#### Selected passage
────────

Ain Dara›s Hidden Ecological Potential: The Quarry Park

Ain Dara›s Hidden Ecological Potential: The Quarry Park

Final Year Project: Landscape Implementation and Management

American University of Beirut

Quarrying can be performed in a sustainable way. Instead, a vast majority of Lebanon’s quarries are illegal, unregulated and rapidly destroying Lebanon’s signature mountains. Despite being located within a conservation zone, the illegal quarrying activity has been affecting the village of Ain Dara (Lebanon) since the end of the civil war. Starting from 2009, and due to the countless locally-led protests, these quarries (16 out of 17 of them) have been shutting down, leaving the village to deal with significant ecological damage, an overall change in its landscape character and identity. Two quarry typologies are present in Ain Dara: sand quarries situated in the middle of a pine forest, causing immense ecological damage; and stone quarries that are located at a mountain top, affecting water flow and Ain Dara’s natural landform.

────────

#### Aim 1
Decide whether each statement agrees with the passage on the Ain Dara quarries. Answer yes or no, and quote the passage's deciding words. (a) Every quarry in Ain Dara has shut down. (b) The sand quarries lie in the middle of a pine forest. (c) Illegal quarrying began affecting Ain Dara only after 2009.
The passage on the Ain Dara quarries and the rows that follow it come from separate sources.

────────

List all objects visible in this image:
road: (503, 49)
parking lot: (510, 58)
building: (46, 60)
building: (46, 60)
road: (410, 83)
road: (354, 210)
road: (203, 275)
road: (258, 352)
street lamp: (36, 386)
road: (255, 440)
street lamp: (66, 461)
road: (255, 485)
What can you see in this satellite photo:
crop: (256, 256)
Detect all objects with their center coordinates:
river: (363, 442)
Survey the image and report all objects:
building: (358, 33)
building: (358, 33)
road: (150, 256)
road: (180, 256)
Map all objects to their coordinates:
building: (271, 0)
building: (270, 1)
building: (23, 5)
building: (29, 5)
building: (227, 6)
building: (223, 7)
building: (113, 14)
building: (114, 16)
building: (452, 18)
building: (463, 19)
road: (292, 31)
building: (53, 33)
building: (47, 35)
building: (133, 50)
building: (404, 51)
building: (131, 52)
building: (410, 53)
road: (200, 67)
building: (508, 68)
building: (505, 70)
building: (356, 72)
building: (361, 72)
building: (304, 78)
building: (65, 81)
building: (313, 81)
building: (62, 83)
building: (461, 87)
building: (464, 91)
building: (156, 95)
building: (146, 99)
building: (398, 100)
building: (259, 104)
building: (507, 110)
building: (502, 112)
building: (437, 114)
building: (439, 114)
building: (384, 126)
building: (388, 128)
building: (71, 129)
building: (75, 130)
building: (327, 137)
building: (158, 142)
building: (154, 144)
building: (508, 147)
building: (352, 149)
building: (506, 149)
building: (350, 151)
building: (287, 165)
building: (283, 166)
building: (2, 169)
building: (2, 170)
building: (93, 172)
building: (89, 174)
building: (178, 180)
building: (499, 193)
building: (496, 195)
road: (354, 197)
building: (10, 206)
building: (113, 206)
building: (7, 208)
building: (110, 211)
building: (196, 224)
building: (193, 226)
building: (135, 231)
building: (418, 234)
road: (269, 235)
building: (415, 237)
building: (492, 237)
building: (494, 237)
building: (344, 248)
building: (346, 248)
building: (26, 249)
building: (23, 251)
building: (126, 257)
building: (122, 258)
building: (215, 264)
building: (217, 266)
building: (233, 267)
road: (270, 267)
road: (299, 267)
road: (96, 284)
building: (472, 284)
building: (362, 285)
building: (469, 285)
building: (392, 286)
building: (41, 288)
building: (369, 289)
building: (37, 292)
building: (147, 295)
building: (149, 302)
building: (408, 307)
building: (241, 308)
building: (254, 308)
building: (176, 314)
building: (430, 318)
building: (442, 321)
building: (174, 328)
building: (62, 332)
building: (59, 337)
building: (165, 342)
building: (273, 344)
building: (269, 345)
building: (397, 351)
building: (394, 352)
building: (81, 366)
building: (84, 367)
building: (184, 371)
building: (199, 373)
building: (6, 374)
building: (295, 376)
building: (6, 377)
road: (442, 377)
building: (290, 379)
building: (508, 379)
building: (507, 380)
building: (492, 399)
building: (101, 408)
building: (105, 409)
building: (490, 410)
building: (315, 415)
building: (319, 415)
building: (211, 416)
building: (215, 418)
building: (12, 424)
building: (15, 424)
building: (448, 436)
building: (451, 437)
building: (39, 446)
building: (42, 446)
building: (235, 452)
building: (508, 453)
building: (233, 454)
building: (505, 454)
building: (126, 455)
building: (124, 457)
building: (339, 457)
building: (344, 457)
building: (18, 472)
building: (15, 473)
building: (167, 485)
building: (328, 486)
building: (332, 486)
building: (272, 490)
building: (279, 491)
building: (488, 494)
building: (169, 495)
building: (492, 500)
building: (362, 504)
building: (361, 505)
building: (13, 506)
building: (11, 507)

────────

#### Aim 2
Write out the rows word for word, everything from the first row down to the row containing "Detect all objects", including both.

#### Result 1
(a) No: "these quarries (16 out of 17 of them) have been shutting down"
(b) Yes: "sand quarries situated in the middle of a pine forest"
(c) No: "has been affecting the village of Ain Dara (Lebanon) since the end of the civil war"

#### Result 2
List all objects visible in this image:
road: (503, 49)
parking lot: (510, 58)
building: (46, 60)
building: (46, 60)
road: (410, 83)
road: (354, 210)
road: (203, 275)
road: (258, 352)
street lamp: (36, 386)
road: (255, 440)
street lamp: (66, 461)
road: (255, 485)
What can you see in this satellite photo:
crop: (256, 256)
Detect all objects with their center coordinates:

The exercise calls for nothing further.